TurnTrout comments on Arguments against myopic training

TurnTrout 9 Jul 2020 18:38 UTC
LW: 2 AF: 1
AF
The main argument for this is that most “simple” reward feedback leads to convergent instrumental subgoals, whereas approval / myopic feedback almost never does unless that’s what the human says is correct. (Also we can just look at the long list of specification gaming examples so far.)
+1, I was about to write an argument to this effect.
Also, you can’t always rationalize $M$ as state-based reward maximization, but even if you could, that doesn’t tell you much. Taken on its own, the argument about $M$ -equivalence proves too much, because it would imply random policies have convergent instrumental subgoals:
Let $M (s, a)$ be uniformly randomly drawn from the unit interval, the first time it’s called. Have the agent choose the argmax for its policy. This can be rationalized as some $R (s, a, s^{'})$ maximization, so it’s probably power-seeking.

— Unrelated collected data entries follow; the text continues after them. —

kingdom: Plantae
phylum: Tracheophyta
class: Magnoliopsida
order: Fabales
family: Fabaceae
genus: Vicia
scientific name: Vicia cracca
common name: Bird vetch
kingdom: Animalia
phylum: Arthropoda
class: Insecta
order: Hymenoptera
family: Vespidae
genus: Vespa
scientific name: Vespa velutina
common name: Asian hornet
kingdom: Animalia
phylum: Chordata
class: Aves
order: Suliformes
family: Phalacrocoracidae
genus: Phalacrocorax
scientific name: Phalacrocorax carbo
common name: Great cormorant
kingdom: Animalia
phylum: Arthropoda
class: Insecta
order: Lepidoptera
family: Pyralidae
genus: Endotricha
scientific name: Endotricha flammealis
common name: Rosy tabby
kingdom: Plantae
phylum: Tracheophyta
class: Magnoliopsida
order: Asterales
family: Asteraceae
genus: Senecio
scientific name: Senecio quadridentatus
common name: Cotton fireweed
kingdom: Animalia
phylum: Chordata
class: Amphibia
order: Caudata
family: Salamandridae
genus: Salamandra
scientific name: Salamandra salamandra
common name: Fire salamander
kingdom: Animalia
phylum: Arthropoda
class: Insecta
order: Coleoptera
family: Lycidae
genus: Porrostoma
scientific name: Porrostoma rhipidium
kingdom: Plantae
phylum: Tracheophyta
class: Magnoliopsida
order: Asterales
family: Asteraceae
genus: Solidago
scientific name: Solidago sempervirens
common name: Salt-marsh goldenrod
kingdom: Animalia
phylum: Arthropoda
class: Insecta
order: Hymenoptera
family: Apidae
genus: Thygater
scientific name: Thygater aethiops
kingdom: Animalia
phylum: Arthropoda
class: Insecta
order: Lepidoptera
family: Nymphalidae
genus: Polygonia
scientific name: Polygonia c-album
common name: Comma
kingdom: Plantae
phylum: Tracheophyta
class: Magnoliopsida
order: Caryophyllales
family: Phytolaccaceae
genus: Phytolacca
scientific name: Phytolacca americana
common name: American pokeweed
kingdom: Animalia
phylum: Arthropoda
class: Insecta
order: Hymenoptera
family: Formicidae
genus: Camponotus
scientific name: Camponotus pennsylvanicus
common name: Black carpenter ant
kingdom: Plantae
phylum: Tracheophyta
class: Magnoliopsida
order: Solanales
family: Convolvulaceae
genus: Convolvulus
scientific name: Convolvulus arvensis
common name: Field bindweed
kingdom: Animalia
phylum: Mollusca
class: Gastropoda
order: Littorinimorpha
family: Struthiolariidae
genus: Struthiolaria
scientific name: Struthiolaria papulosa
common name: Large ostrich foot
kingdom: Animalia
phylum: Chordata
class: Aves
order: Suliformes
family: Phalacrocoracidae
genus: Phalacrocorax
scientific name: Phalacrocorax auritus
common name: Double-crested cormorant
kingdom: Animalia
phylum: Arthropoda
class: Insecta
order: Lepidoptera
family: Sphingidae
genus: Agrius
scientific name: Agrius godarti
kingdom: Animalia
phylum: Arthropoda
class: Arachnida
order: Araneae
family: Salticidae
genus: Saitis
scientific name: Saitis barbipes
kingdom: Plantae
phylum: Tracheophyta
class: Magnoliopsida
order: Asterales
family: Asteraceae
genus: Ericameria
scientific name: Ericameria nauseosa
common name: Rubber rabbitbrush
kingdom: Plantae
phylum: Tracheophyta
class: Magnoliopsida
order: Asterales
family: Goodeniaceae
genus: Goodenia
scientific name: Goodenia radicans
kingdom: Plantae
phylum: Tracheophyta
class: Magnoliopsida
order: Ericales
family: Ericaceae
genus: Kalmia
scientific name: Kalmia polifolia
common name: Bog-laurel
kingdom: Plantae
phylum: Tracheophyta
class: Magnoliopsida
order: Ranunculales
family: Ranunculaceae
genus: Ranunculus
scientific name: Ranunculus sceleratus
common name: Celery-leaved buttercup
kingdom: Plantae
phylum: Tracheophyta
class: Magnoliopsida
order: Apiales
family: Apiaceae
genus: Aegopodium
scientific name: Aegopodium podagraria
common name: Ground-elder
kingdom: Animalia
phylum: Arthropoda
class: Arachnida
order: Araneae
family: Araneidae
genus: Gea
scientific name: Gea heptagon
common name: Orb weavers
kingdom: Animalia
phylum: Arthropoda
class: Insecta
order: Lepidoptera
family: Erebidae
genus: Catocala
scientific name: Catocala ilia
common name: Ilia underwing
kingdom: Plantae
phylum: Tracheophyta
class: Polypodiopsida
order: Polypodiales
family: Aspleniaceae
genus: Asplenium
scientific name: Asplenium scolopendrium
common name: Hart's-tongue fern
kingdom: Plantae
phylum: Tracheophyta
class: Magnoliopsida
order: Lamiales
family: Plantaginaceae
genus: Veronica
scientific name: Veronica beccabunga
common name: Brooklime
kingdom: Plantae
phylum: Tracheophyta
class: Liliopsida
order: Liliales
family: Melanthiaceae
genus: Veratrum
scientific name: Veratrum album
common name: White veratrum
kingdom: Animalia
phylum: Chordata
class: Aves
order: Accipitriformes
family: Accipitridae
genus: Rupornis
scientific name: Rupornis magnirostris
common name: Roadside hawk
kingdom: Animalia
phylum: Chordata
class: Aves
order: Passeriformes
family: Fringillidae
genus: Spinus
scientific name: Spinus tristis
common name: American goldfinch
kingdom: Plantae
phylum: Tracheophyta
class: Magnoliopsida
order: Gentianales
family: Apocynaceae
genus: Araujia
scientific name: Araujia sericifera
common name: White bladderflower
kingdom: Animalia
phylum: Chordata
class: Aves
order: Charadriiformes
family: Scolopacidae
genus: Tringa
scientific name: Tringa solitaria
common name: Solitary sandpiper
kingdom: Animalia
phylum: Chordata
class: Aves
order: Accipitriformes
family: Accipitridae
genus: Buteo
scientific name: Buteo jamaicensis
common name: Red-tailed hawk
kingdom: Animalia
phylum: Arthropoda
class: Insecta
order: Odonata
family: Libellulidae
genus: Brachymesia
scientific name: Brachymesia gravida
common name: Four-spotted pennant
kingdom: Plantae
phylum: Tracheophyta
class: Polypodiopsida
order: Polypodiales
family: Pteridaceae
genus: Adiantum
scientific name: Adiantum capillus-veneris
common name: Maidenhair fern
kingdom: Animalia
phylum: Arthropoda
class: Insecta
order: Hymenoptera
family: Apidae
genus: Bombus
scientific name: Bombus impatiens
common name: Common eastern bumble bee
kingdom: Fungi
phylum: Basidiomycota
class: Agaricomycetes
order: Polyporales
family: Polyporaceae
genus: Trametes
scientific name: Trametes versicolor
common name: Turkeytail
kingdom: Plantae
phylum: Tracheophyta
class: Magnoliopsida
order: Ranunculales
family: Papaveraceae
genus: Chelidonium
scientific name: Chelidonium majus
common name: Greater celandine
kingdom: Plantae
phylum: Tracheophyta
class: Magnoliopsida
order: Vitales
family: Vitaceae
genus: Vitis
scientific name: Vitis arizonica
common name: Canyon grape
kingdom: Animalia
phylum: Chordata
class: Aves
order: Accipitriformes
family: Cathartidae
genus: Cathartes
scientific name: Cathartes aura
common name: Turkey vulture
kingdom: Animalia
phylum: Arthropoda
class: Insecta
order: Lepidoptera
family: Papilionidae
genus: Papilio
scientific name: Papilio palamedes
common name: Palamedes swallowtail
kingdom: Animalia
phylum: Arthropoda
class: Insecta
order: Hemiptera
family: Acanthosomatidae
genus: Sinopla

This doesn’t hold, obviously. Any argument about approval maximization should use specific facts about how approval is computed.
Put otherwise, specifying an actual reward function seems to be a good way to get a catastrophic maximizer, but arbitrary action-scoring rules don’t seem to have this property, as Rohin said above. Most reward functions have power-seeking optimal policies, and every policy is optimal for some reward function, but most policies aren’t power-seeking.